Police were deployed along the perimeter of Cape Town International Airport on Monday after protesters from the Malawi Camp and Freedom Farm communities set piles of tyres on fire hoping the thick pall of smoke would disrupt air traffic.

The Freedom Farm community borders the airport.

Airports Company of SA spokeswoman Deborah Francis said the burning tyres placed against the periphery fence were extinguished.

No damage had been caused to property.

“None of our operations were affected and all our flights and operations ran smoothly,” Francis said.

Earlier, motorists were diverted from Modderdam Road after residents set traffic lights on the Stellenbosch Arterial intersection alight and threw rocks at passing motorists and police.

Police used stun grenades to break up the protest over demands for housing that has flared intermittently since last week.

As tensions in the Malawi Camp area settled, residents of Freedom Farm gathered to demand homes.

Local councillors, who have been trying to resolve the standoff, say they are trying to find out why people, who have lived there for over 20 years, are still without houses.

But Asa Abrahams, councillor for Ward 24, which includes Freedom Farm, said she also wanted answers from the community.

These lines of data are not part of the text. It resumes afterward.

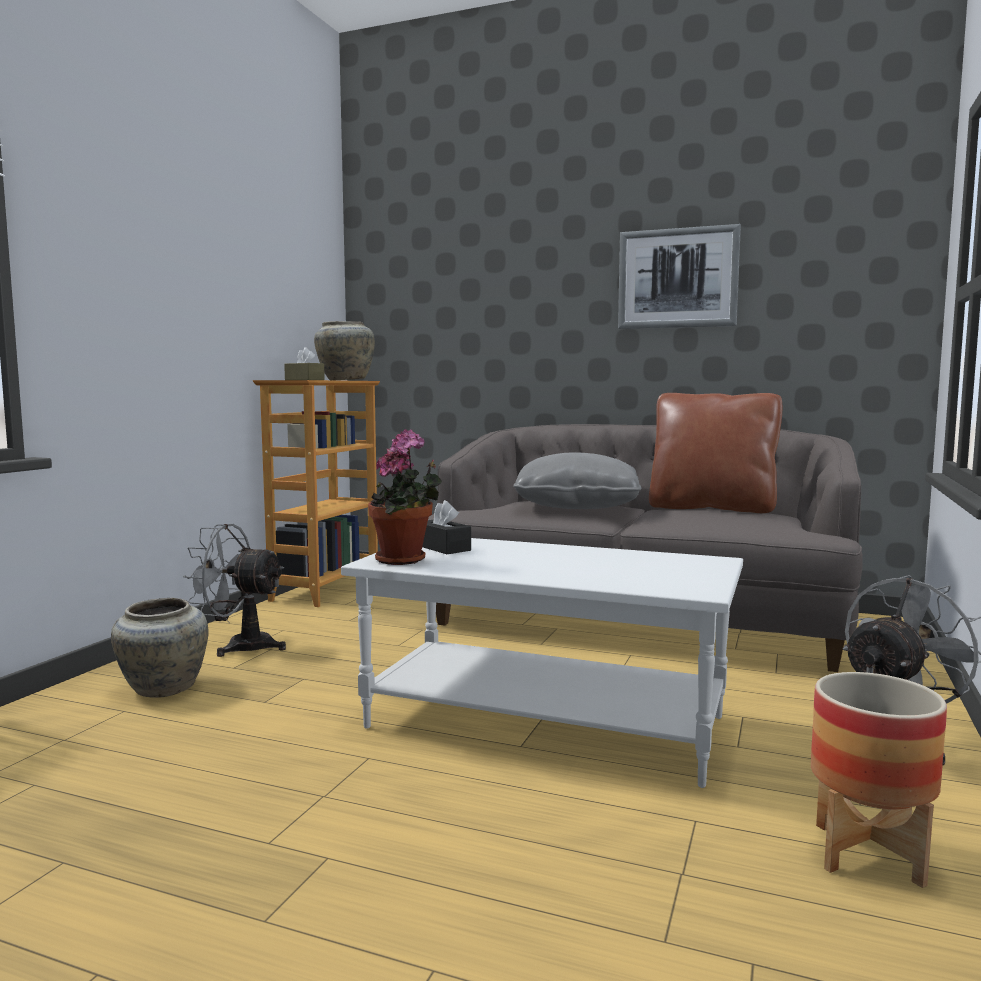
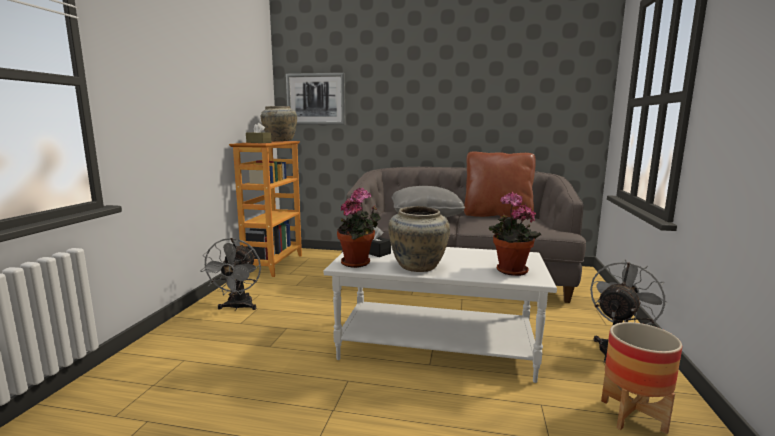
camera: 10 degrees left, 5 degrees up
(162, 689) = (202, 342): beige vase -> beige vase (417, 267)
(240, 646) = (238, 307): grey fan -> grey fan turned 90 degrees counterclockwise
(659, 579) = (509, 271): none -> potted plant
(677, 278) = (473, 85): picture -> picture (316, 99)

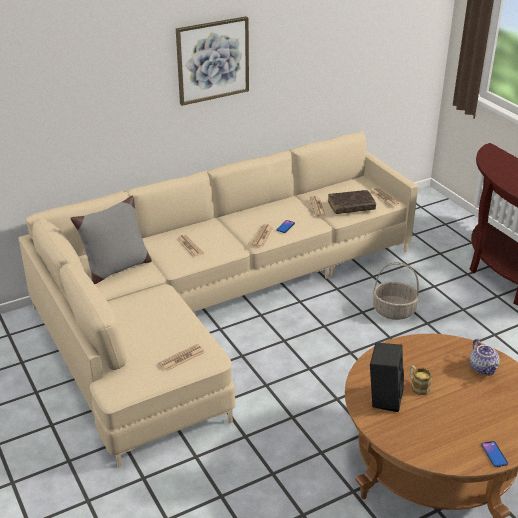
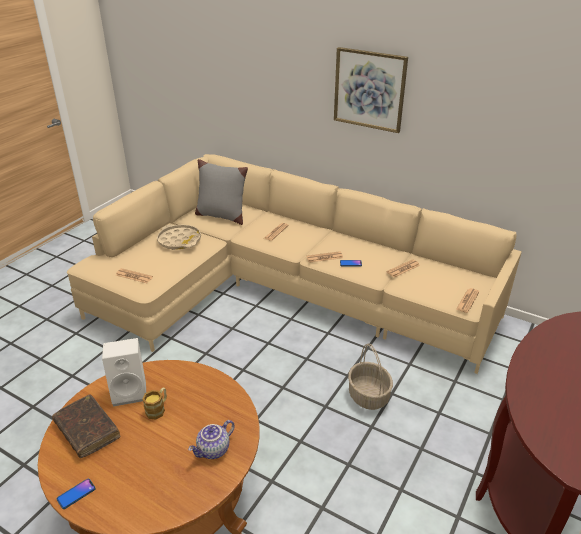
camera: 60 degrees right, 0 degrees up
(140, 309) = (179, 241): none -> beige tray
(351, 206) = (426, 286): brown book -> brown book (87, 431)
(383, 397) = (130, 391): black speaker -> white speaker

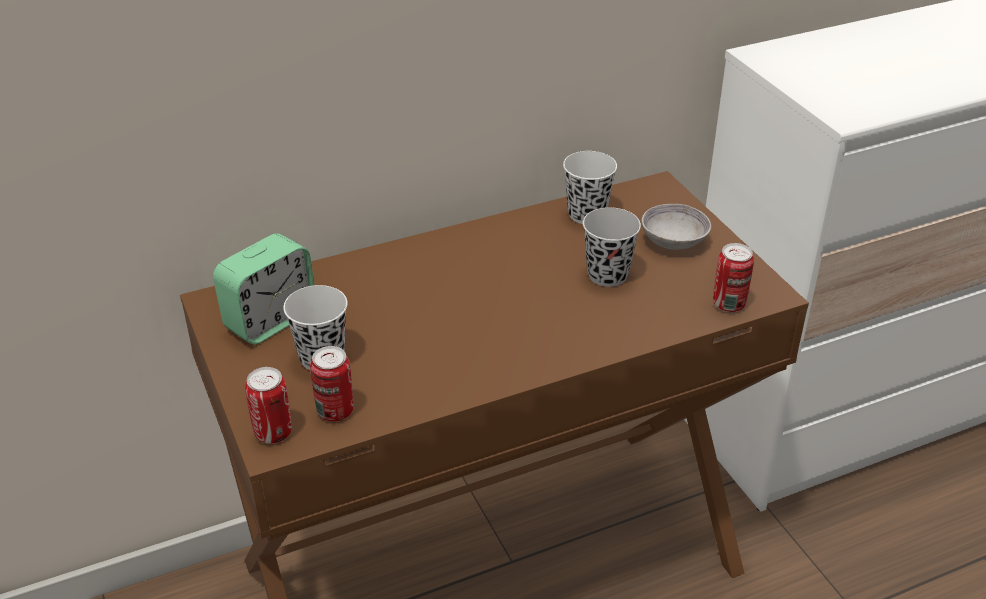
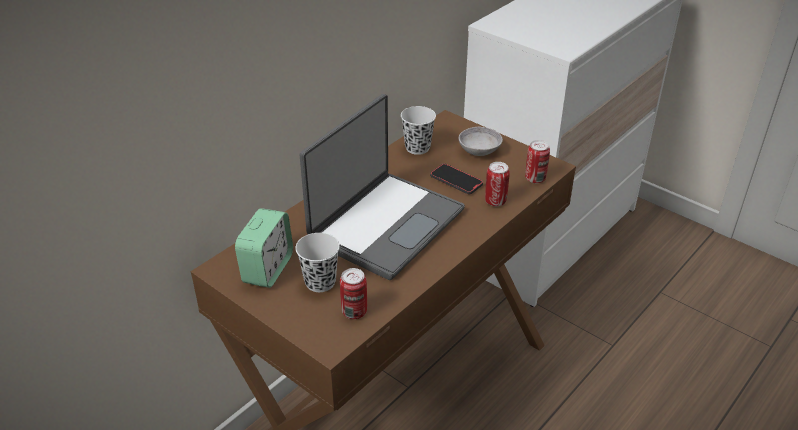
camera: 25 degrees left, 0 degrees up
(273, 433) = (325, 338): can -> can (495, 201)
(463, 307) = (385, 224): none -> laptop
(607, 275) = (456, 181): black cup -> phone

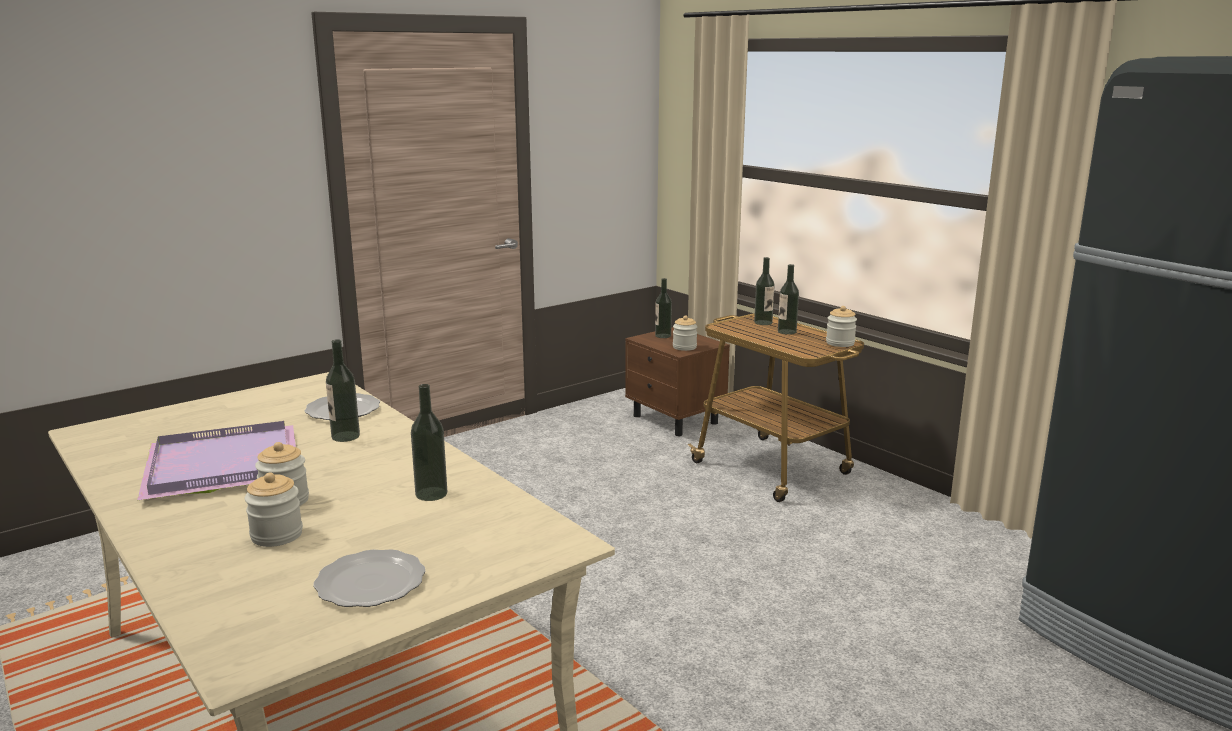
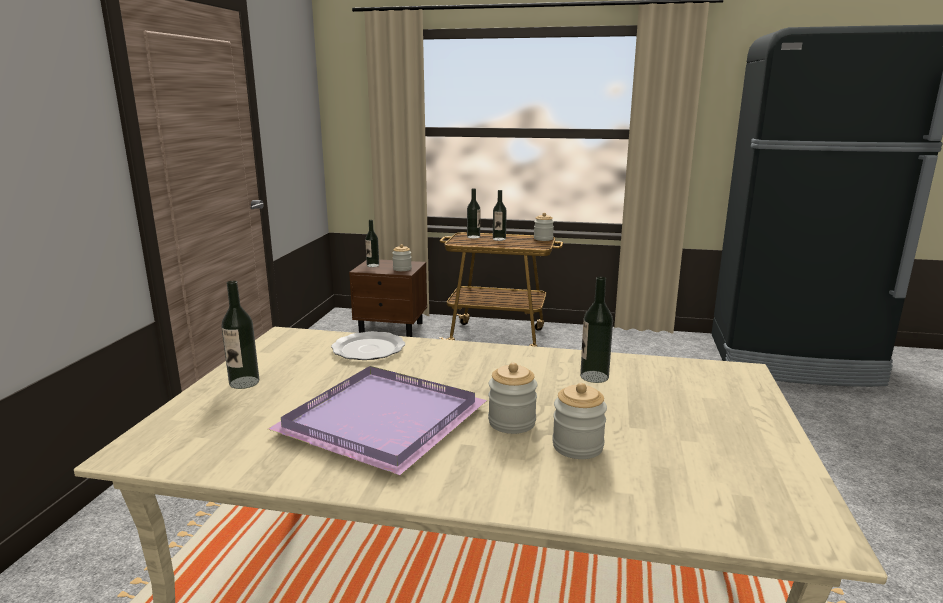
camera: 40 degrees left, 0 degrees up
(345, 436) = (425, 365): bottle -> bottle (244, 382)
(370, 583) = (724, 443): plate -> none

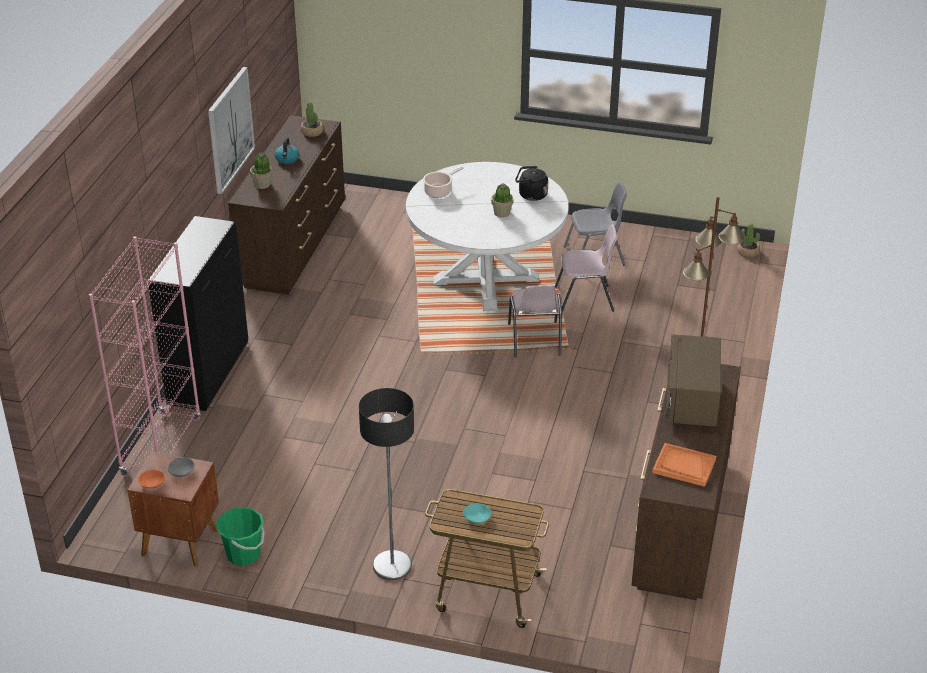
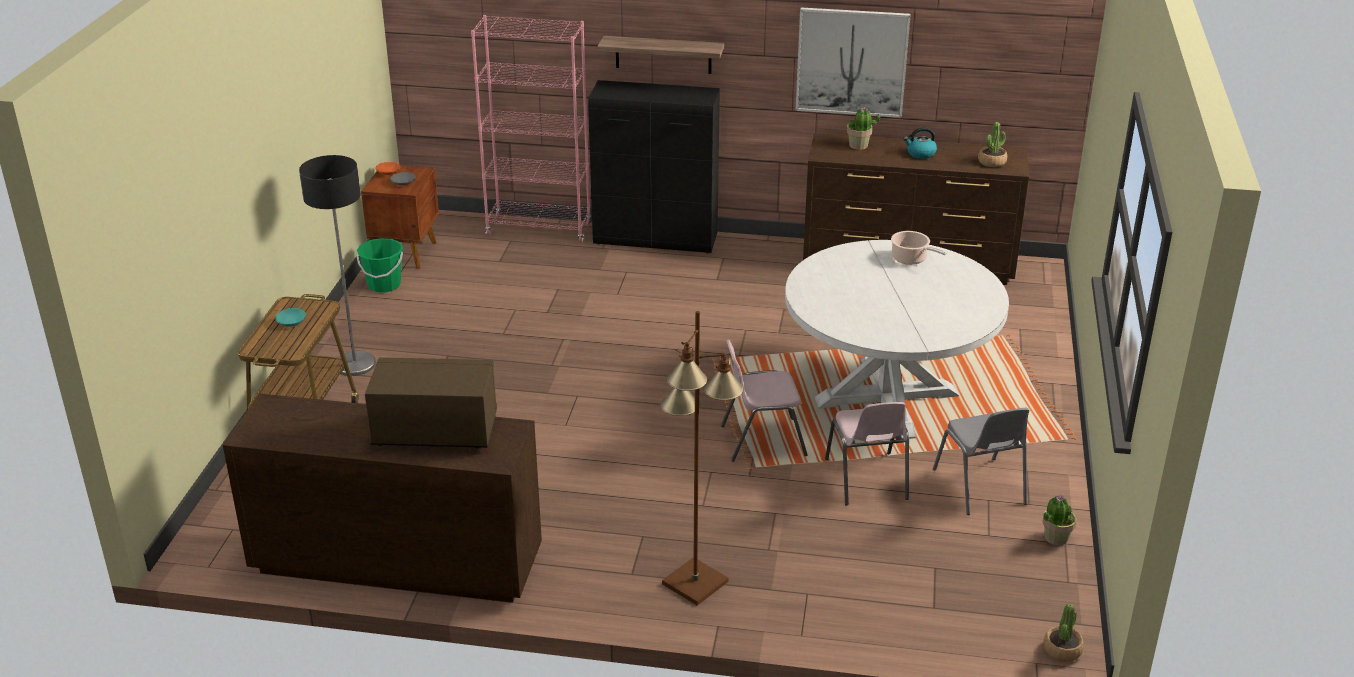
camera: 85 degrees right, 5 degrees down
(164, 221) = (663, 54): none -> shelf
(502, 213) = (875, 303): potted plant -> potted plant (1055, 537)
(530, 195) = (930, 322): black kettle -> none
(684, 466) = (307, 424): orange tray -> none

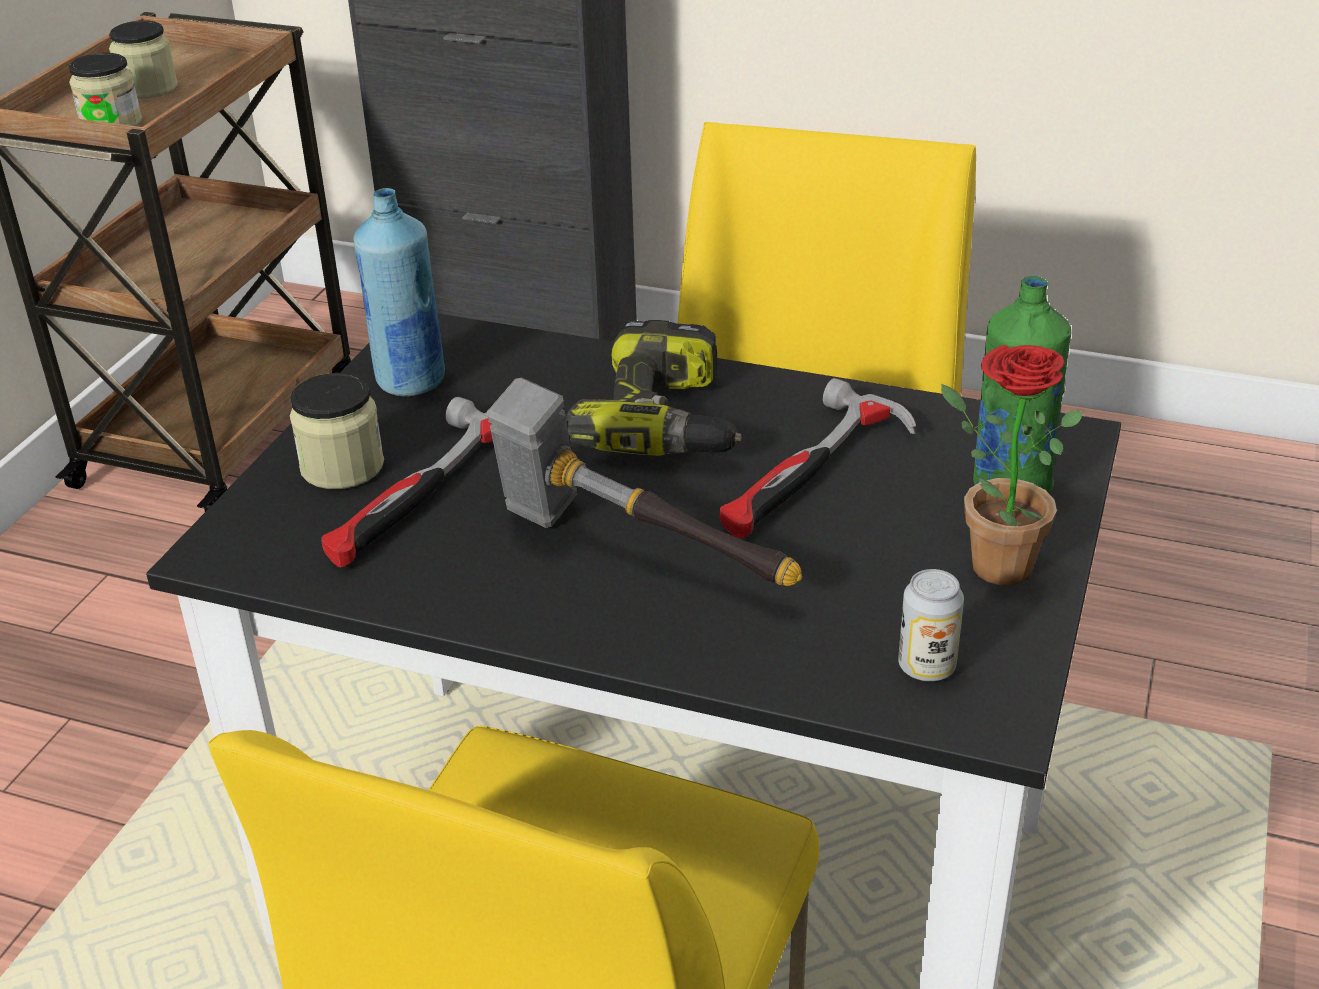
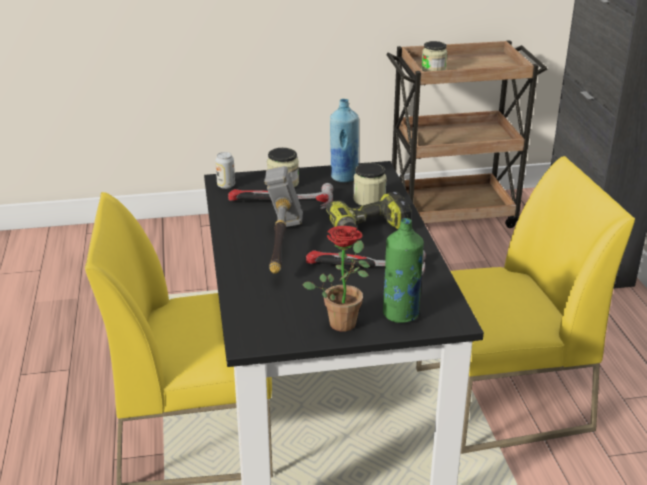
camera: 60 degrees right, 5 degrees down
(148, 88) = (467, 65): jar -> jar (369, 199)
(926, 667) = (266, 320): can -> can (226, 185)

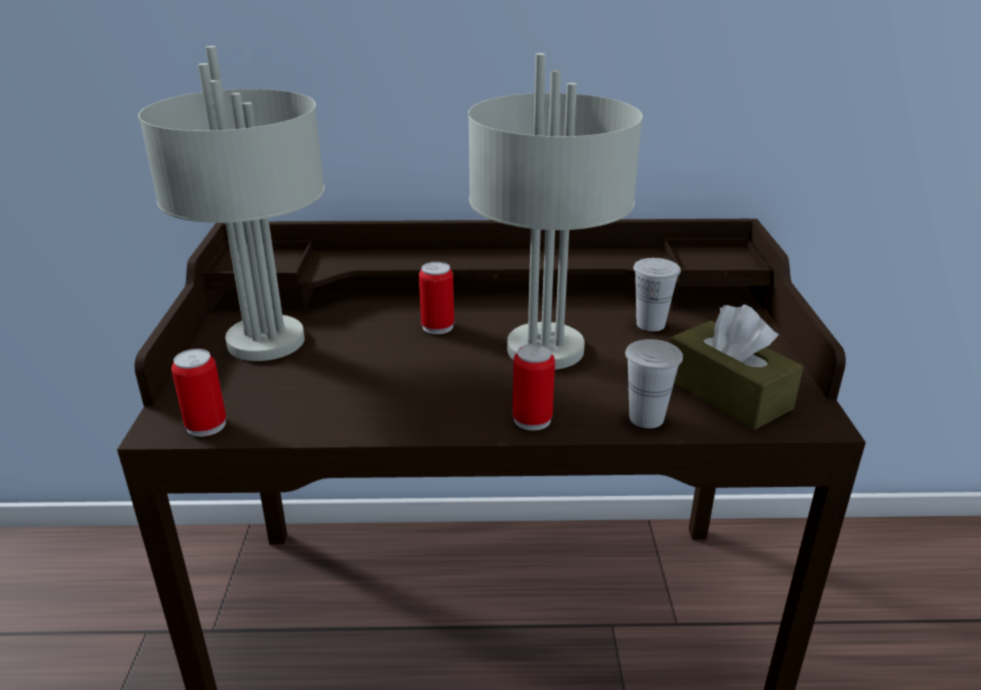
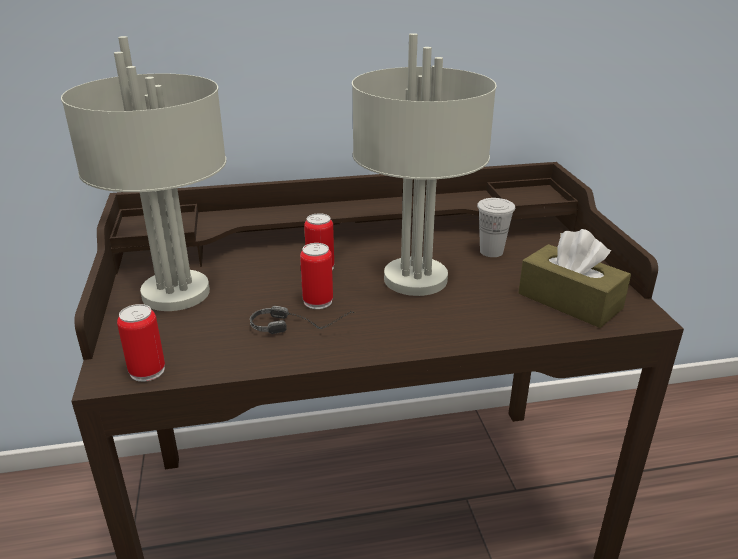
camera: 10 degrees left, 0 degrees up
(394, 392) = (303, 326): none -> headphones
(532, 419) = (425, 337): can -> can (318, 301)
(646, 418) = (515, 327): white cup -> none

She said that even though 331 out of 505 families who had been assessed as needing houses had been given houses in Delft, a recent survey showed that the list of those needing houses had grown to 547 families.

“We want to know how this happened.”

City officials had met with officials from the provincial department of human settlements to discuss the matter. She said there would be an investigation into how the situation came about and the results would be presented to residents during community meetings in the area.

Karen Nissen, a community leader in Malawi Camp, said their councillor, Jermayne Andrews, had said she could meet them only on Wednesday, which angered residents.

Andrews, councillor for Ward 22, said she had tried to go to the area on Monday morning but the police would not let her through.